Greaves was making certain calculations with a pencil on a sheet of paper, and I, with a pair of compasses, was measuring the distance of the island from the mainland, when we were startled by the roaring voice of Yan Bol, whose full face was thrust into the open skylight.

“For der love of Cott, captain, goom on deck und see vhat vhas wrong! Der sea vhas on fire. Quick! or ve vhas all burnt up.”

“What does he say?” cried Greaves, who had been unable to promptly disengage his attention from his calculations.

“He says that the sea is on fire and that we shall all be burnt up,” I exclaimed, picking up my cap; and, in a moment, we were both on deck.

“Der sea vhas on fire!” thundered Yan Bol as we stepped through the hatch.

I looked ahead over the bows of the brig, and the sea all that way was splendid and terrible with light. I call it light, but light it was not, unless that be light which is made by snow in darkness. It was a wonderful whiteness that seemed a sort of fire. It blended the junction of sea and sky into a wide and ghastly glare, and the light of the white water rolled upward into the sky as the clearly-defined edge of the milky surface advanced, as you see a blue edge of breeze sweeping over a silver surface of dead calm.
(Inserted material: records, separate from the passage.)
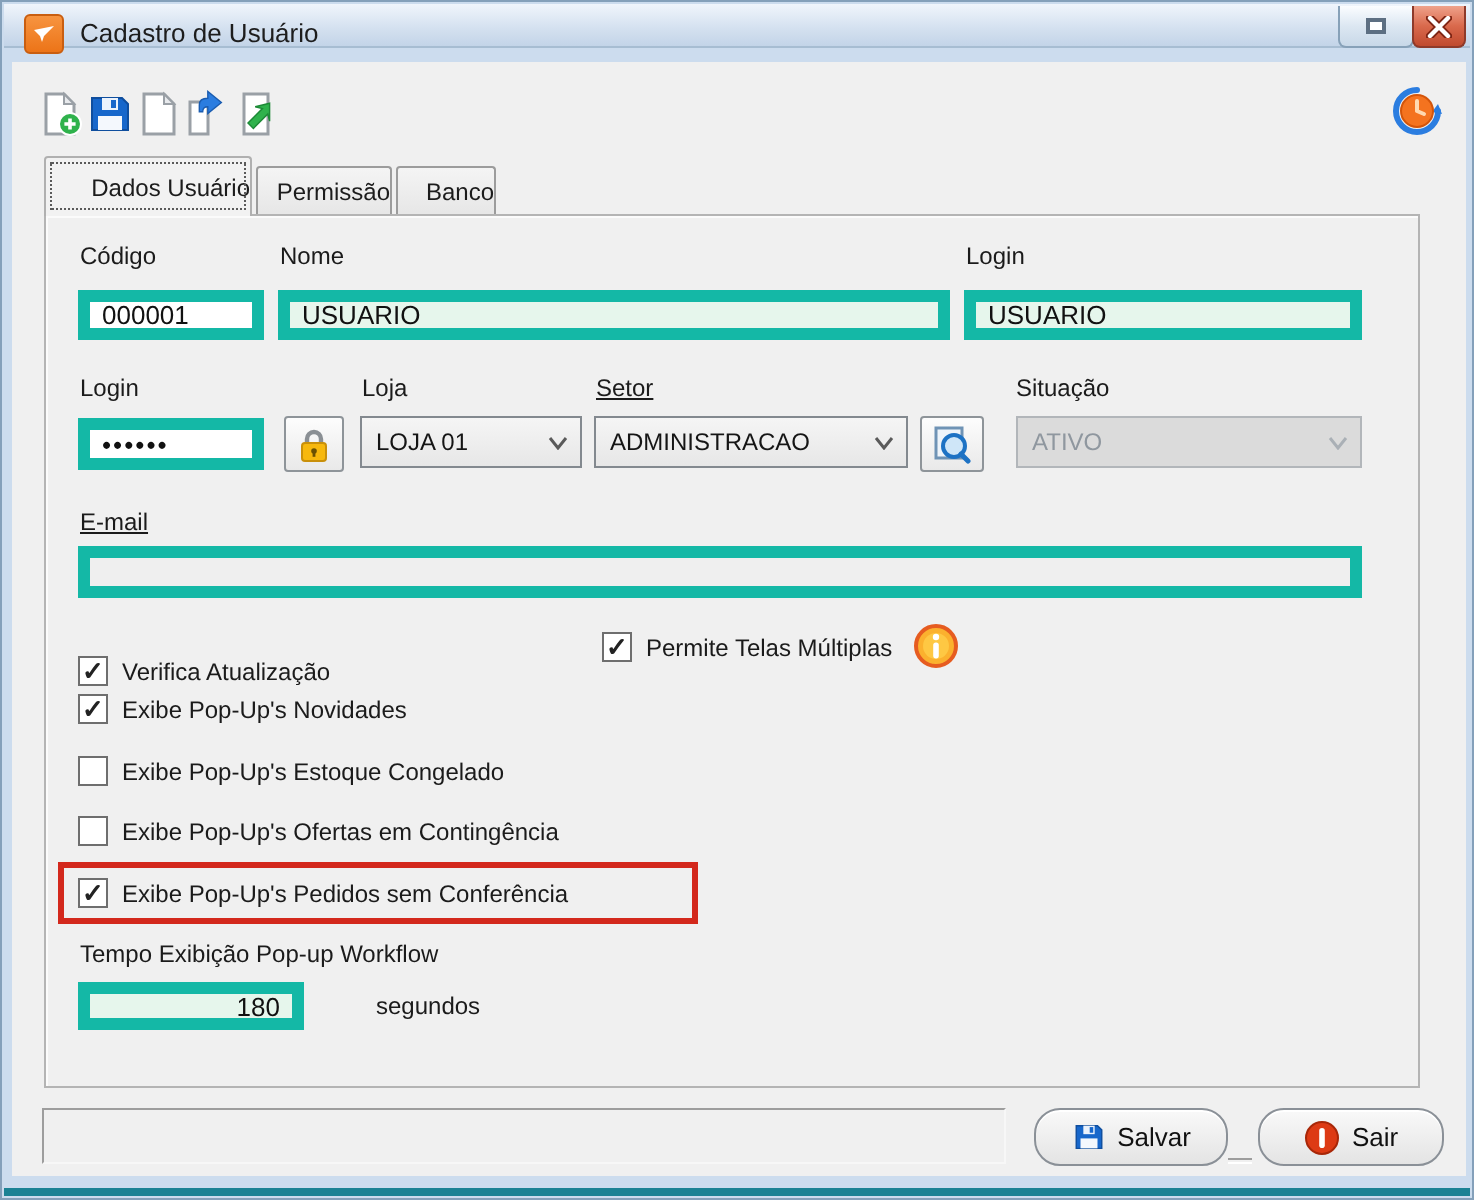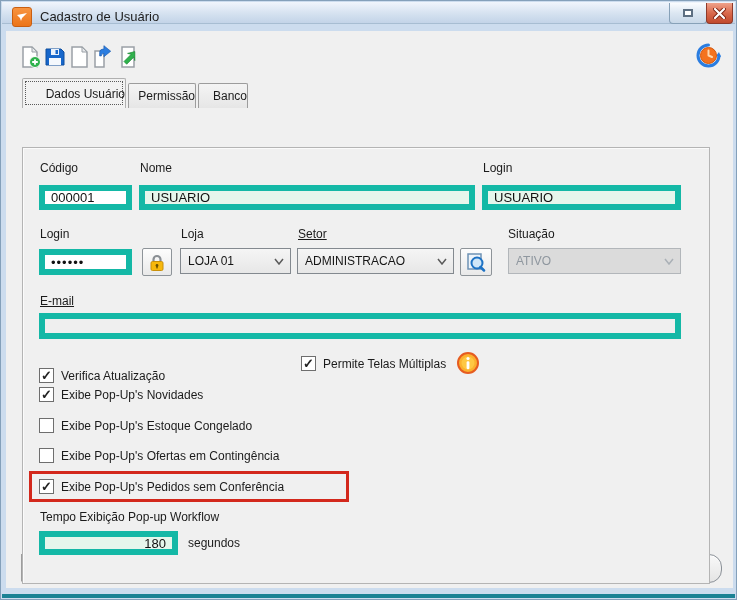"Código" .pane { margin-top: 40px -> none }
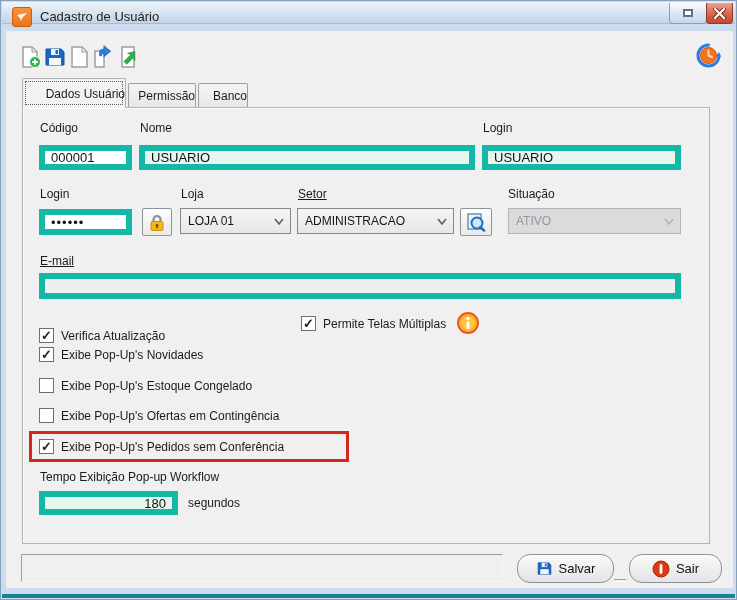"180" input.tfield { width: 139px -> 113px }
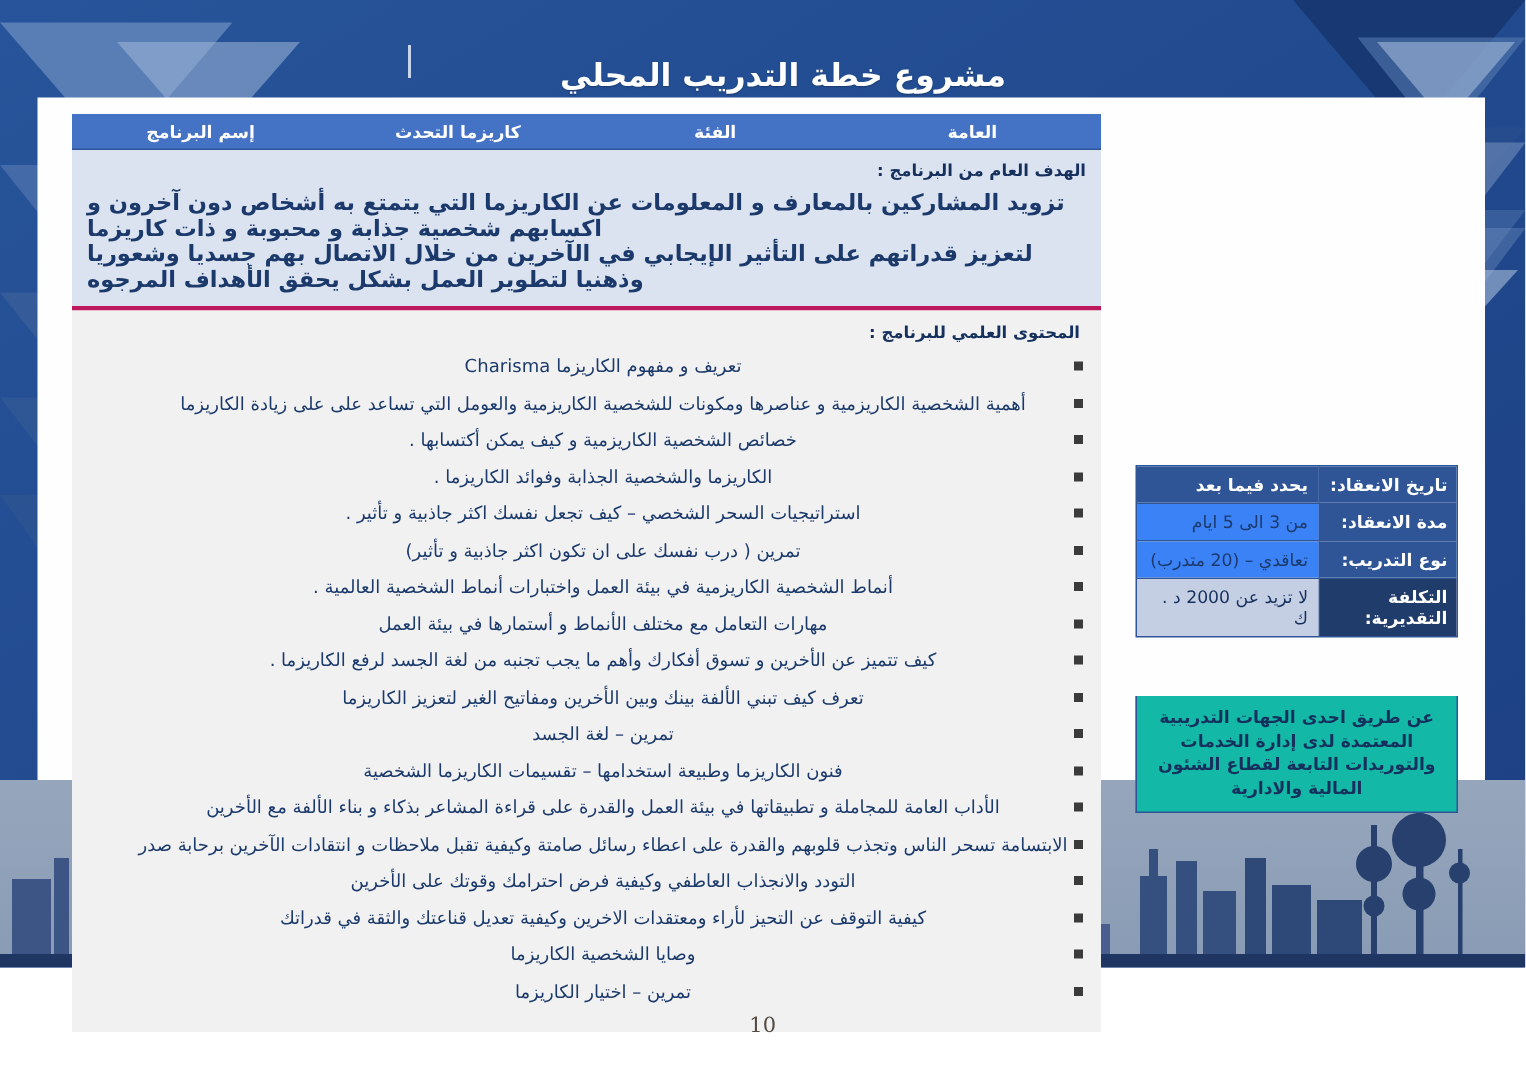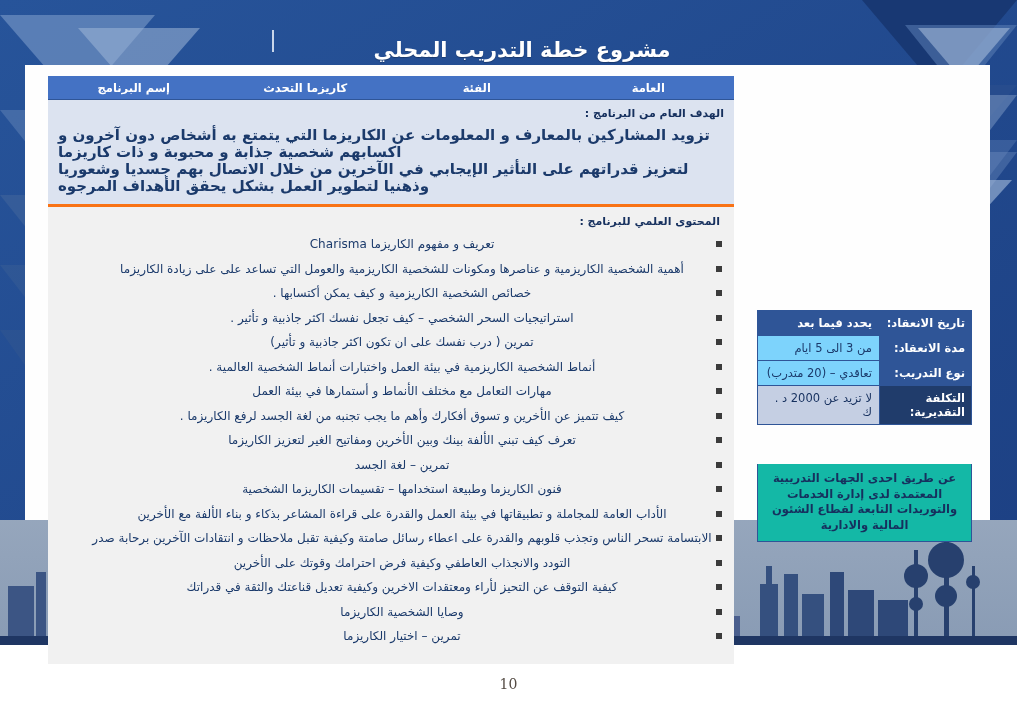"الهدف العام من البرنامج :" .mt-goal { border-bottom: 3px solid #f97316 -> 3px solid #be185d }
The sea where the brig was sailing was black, as it had been before we went below, and in the deep, soft, indigo dusk over our mastheads the stars were shining; but the sparkling of the luminaries languished over our fore yardarms, and it was easy to guess that, if the coming whiteness spread, the sky and all that was shining in it would be hidden.

“Captain,” cried Bol, “vhat in der good anchel’s name vhas she?”

“A star has fallen,” answered Greaves, “and is shining at the bottom of the sea.”

“A star? Vhat, a star from der sky?”

“Where do stars grow?” said Greaves.